Лейтенант сиганул за борт, не удержался на ногах, окунулся. С тросом в руках захлюпал к заглохшему мотоциклу. В этот момент захлопали выстрелы с бугорка на противоположном берегу…

— Серега! — отчаянно заорал лейтенант, накидывая трос.

— Вижу, — наводчик крутил маховики…

Женька успел пальнуть из карабина по вспышкам, разведчики с первого, успевшего выскочить на берег мотоцикла врезали из пулемета. Тут ахнуло орудие «двадцать третьей», ему поддакнула самоходка комбата — бугорок исчез в оранжевых вспышках двух разрывов. Звякнул клин затвора — под ноги Землякову вылетела дымящаяся гильза…

— Ход! — Мокрый командир машины вспрыгнул на броню. «Двадцать третья» поперла вперед, поволокла на привязи мотоцикл — тот тащился юзом, разведчики с руганью наваливались, не давая опрокинуться.

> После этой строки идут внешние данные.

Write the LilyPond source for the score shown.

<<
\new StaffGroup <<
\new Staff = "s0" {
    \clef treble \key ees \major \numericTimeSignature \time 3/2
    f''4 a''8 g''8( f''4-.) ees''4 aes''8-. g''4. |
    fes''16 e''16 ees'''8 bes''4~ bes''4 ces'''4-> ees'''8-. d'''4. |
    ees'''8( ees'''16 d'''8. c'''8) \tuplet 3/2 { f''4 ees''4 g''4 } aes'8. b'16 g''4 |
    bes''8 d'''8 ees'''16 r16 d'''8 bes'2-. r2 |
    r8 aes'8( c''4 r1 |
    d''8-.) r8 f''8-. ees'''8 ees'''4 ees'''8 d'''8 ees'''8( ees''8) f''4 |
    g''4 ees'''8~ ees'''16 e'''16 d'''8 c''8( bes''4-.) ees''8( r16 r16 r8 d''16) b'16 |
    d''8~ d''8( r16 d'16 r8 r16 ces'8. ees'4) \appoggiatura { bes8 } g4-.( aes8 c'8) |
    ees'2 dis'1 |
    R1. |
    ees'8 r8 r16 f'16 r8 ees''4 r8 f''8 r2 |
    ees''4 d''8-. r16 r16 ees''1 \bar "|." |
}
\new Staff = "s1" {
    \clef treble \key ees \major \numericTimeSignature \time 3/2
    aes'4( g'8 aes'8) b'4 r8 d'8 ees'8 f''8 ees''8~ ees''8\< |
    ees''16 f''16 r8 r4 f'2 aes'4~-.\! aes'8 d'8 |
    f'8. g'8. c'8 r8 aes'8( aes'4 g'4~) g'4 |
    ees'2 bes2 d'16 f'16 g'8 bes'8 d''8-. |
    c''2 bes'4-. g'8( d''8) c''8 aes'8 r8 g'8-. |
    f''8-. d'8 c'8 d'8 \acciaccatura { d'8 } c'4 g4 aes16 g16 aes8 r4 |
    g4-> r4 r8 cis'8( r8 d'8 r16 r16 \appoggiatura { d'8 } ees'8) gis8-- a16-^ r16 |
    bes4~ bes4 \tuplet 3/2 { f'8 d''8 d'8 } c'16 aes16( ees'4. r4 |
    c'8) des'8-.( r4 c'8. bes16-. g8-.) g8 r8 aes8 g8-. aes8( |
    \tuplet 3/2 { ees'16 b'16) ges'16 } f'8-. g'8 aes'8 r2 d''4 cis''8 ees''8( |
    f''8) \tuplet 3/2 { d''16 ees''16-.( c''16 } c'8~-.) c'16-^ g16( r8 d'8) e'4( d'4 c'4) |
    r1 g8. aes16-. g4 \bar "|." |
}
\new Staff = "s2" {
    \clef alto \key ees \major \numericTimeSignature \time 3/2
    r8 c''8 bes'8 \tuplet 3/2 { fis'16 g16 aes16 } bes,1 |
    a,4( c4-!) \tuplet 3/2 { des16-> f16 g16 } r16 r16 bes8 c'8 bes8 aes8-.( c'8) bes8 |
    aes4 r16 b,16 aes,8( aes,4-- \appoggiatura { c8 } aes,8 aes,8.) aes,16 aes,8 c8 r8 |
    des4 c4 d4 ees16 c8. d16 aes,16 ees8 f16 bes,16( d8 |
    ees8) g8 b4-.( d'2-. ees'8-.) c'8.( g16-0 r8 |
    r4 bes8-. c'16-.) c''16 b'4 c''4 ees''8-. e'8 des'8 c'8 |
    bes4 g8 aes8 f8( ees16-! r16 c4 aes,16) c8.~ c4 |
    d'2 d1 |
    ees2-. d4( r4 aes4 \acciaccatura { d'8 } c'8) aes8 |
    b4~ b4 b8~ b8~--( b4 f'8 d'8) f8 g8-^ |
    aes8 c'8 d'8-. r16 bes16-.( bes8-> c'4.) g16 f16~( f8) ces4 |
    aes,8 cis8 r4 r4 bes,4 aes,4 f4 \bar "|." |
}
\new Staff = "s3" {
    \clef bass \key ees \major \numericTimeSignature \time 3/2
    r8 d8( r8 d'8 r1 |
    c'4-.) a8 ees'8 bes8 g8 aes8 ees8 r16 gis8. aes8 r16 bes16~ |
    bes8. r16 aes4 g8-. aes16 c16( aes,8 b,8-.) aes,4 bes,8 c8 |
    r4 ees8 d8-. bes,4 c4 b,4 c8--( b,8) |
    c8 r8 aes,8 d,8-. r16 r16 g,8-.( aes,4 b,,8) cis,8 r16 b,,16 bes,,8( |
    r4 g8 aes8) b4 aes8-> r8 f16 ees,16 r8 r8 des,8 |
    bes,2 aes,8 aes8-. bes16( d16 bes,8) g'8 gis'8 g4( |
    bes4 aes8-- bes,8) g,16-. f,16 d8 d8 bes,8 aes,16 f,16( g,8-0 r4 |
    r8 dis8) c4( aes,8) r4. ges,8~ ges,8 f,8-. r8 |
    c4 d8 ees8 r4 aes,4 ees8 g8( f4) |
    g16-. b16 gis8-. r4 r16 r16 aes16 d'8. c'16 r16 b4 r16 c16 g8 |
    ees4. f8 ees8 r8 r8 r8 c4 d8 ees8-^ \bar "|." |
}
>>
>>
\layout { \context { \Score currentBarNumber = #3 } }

Берег… Со стороны бугорка больше не стреляли, где-то в стороне испуганно ржала лошадь. Толкали вверх мотоцикл разведчики, устрекотал в темноту головной старшинский «трехколес». Миновала брод комбатская «двадцать первая», темным гиппопотамом въехал в реку тягач. Сзади, прикрывая переправу, бил по немцам из орудия и пулемета «Шерман» — взвизгнули, рикошетя от башни, малокалиберные снаряды — какой-то «эрликон» у немцев все же уцелел…

Краткую остановку сделали на полянке среди горелого леса. Серьезных потерь не было: легко ранило одного из саперов, да промокший мотоцикл разведчиков категорически отказывался заводиться. Пострадали и прицепы «Комсомольца» — одну из бочек пробило, пожара чудом не случилось, но автопоезд оглушительно вонял бензином.